WASHINGTON (11/4/15)--As a bill to give federal savings associations rights and duties equal with national banks passed a U.S. House committee, a series of lawmakers said Congress should also focus on relief for credit unions, which have a superior safety and soundness record.
The House Financial Services Committee passed the bill, H.R. 1660, during a markup Tuesday.
During the markup Rep. Ed Royce (R-Calif.) expressed concern that credit union relief was not on the day’s agenda.
“Credit union regulatory relief should be front and center when we’re talking about relief for community financial institutions,” Royce said, just before submitting a letter from CUNA into the record. “I am hopeful this committee’s agenda will encompass a discussion in the near future on how to provide credit unions greater flexibility to underwrite small biz growth to underwrite job creation.”

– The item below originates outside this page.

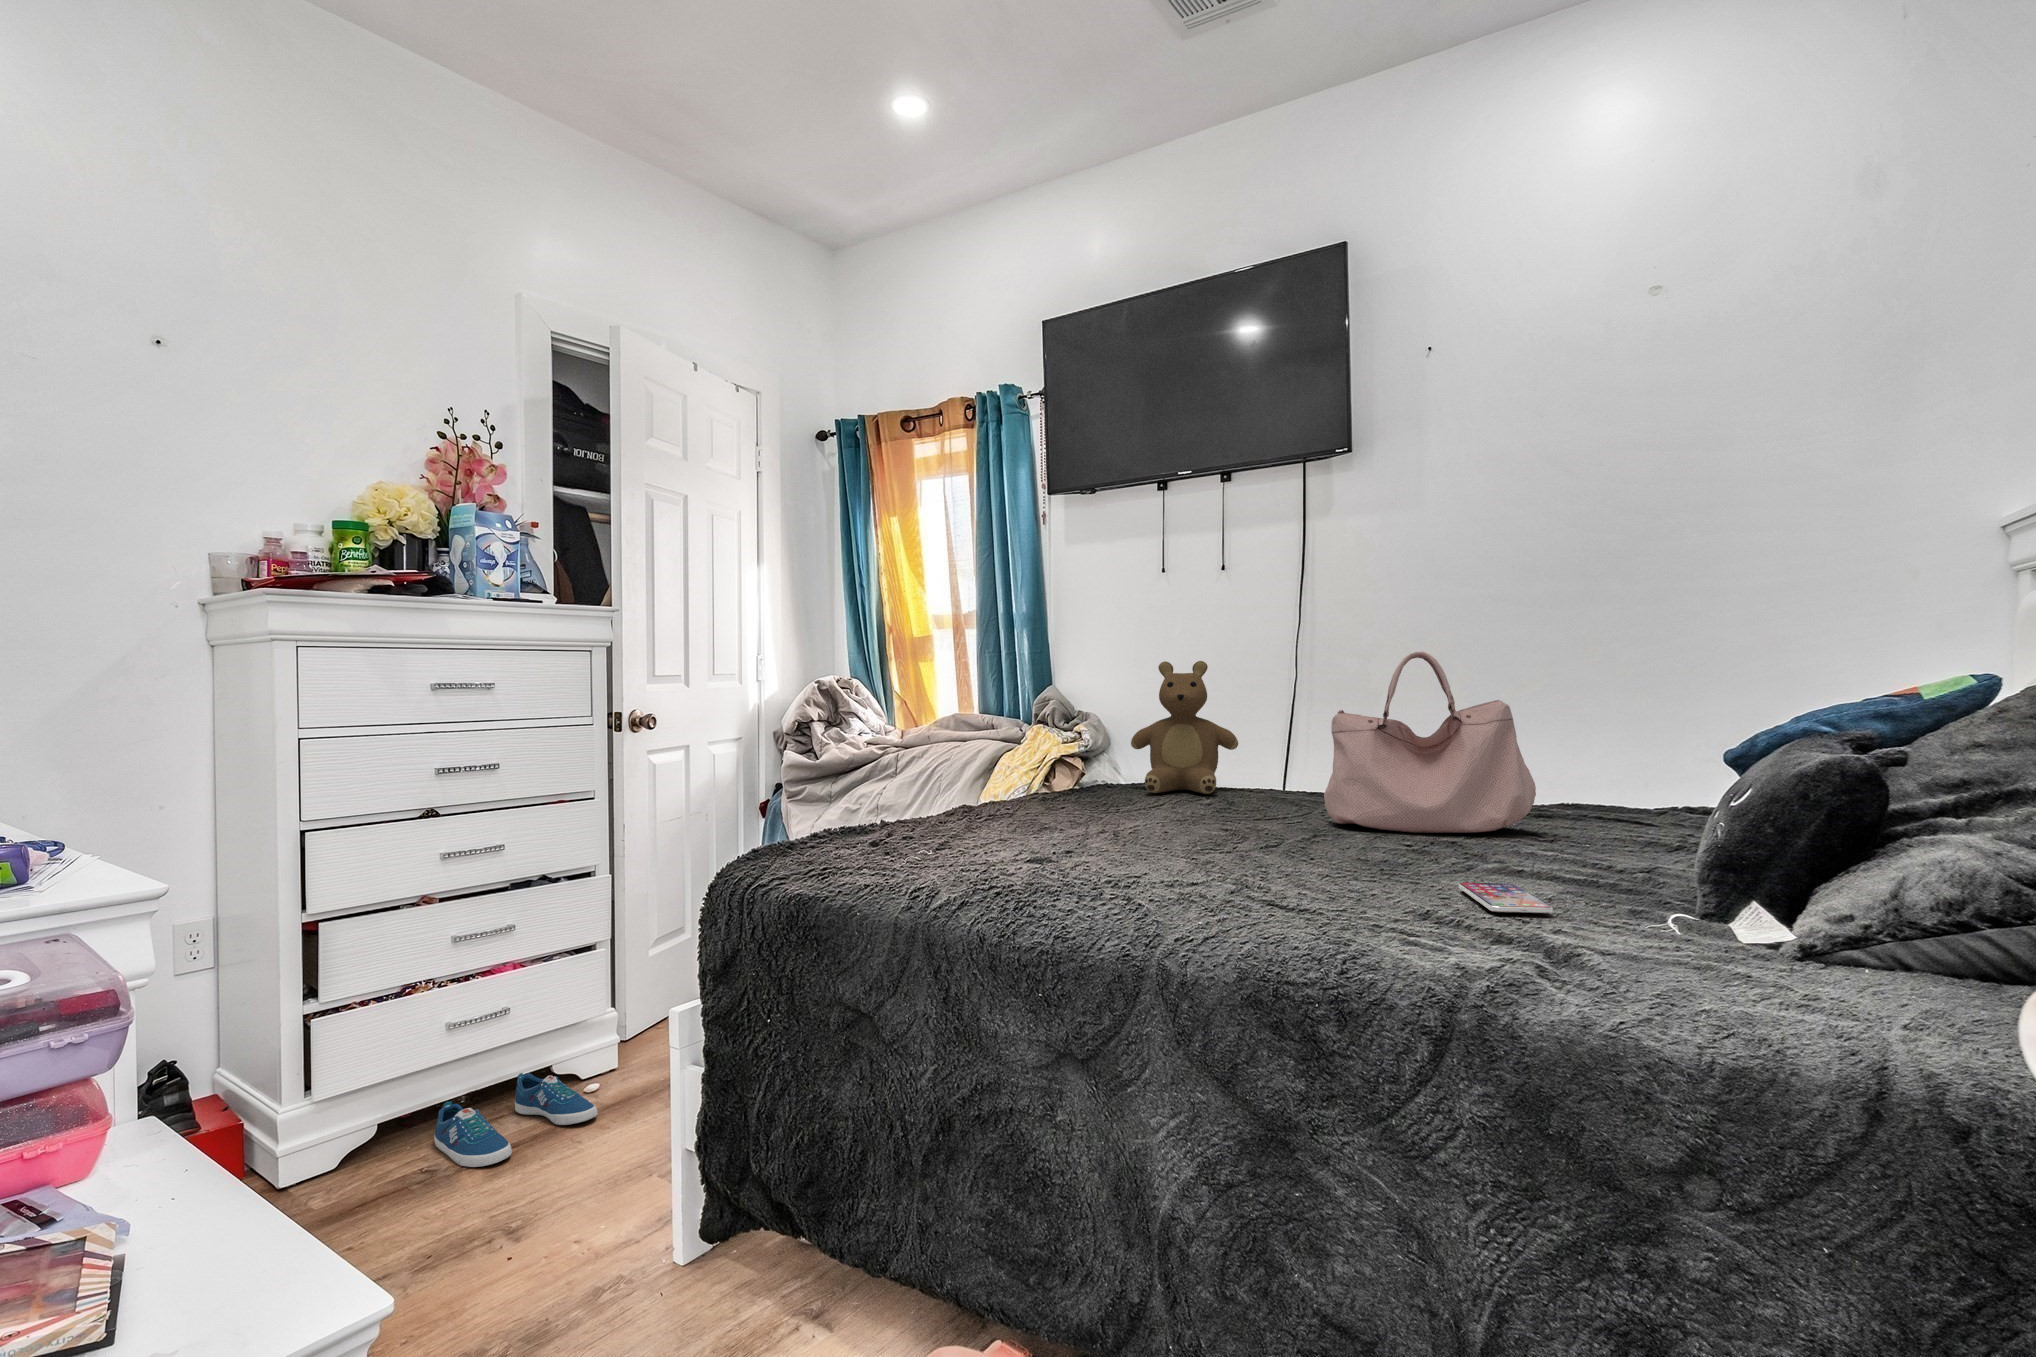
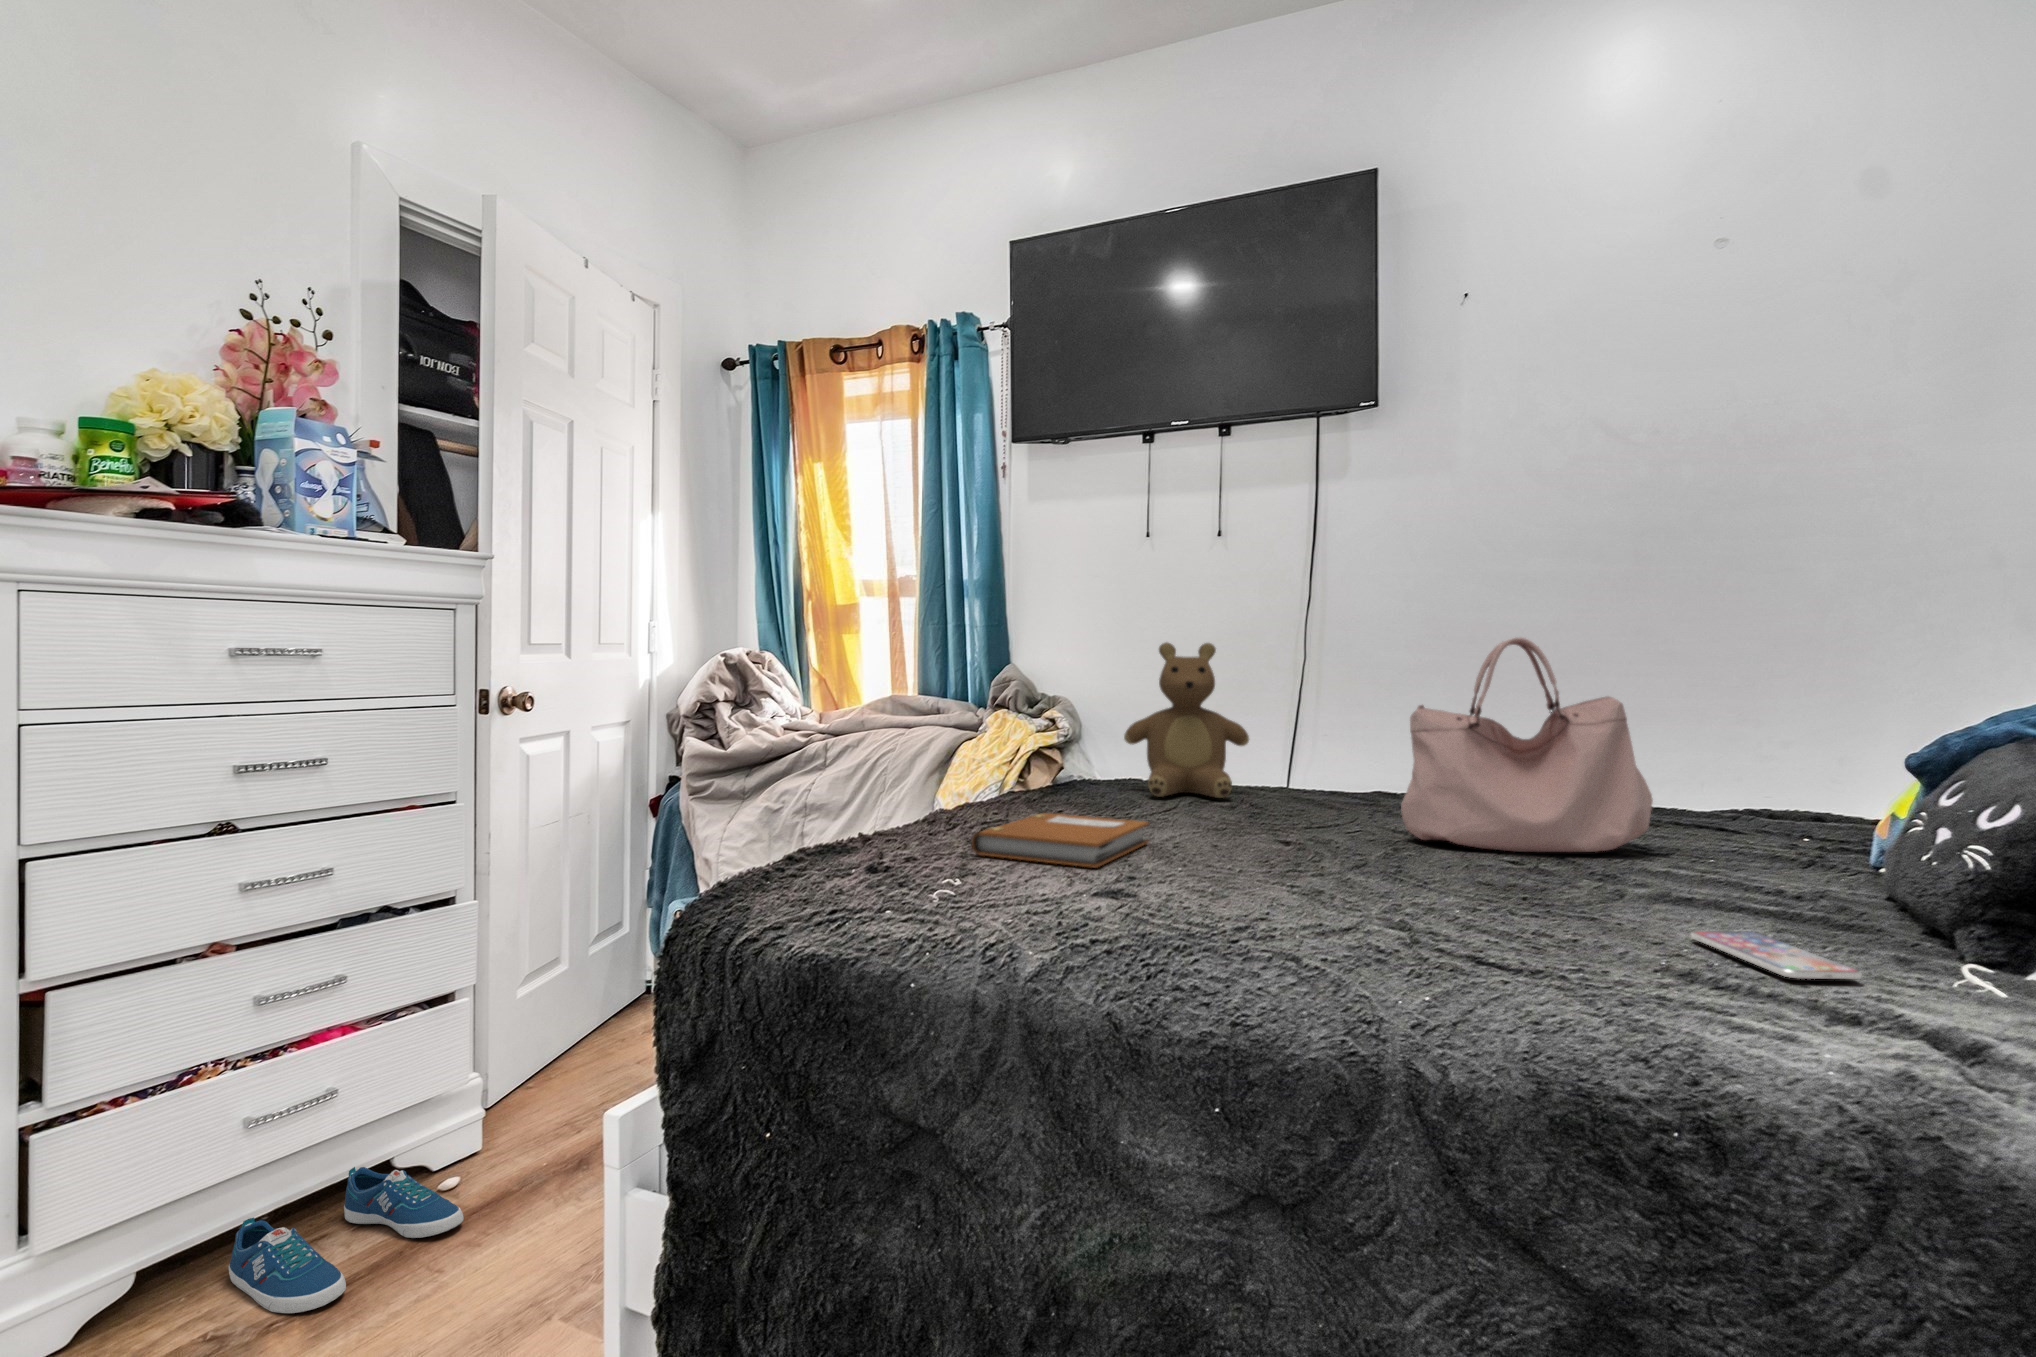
notebook: none [955,802,1105,842] -> present [972,813,1149,868]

Royce’s sentiments were echoed by Reps. Brad Sherman (D-Calif.) and Maxine Waters (D-Calif.). Waters also urged the committee to take action on legislation that would increase credit unions’ member business lending cap to 27.5% of assets, up from the current 12.25% cap, in “the near future.”
“We appreciate the support that members of the committee, including Reps. Waters, Sherman and Royce, gave to credit unions and we thank Chairman Jeb Hensarling [R-Texas] for his support of credit union regulatory relief legislation in recent years,” said CUNA Chief Advocacy Officer Ryan Donovan. “We look forward to working with the committee to advance more credit union legislation in the near future.”
CUNA opposes the consideration of H.R. 1660 in absence of similar legislation affecting the flexibility of the credit union charter.
Credit unions have a consistent history of providing commercial credit in a safe and sound manner, while savings and loan charge-offs on commercial loans have been more than four times that of credit unions since 2007.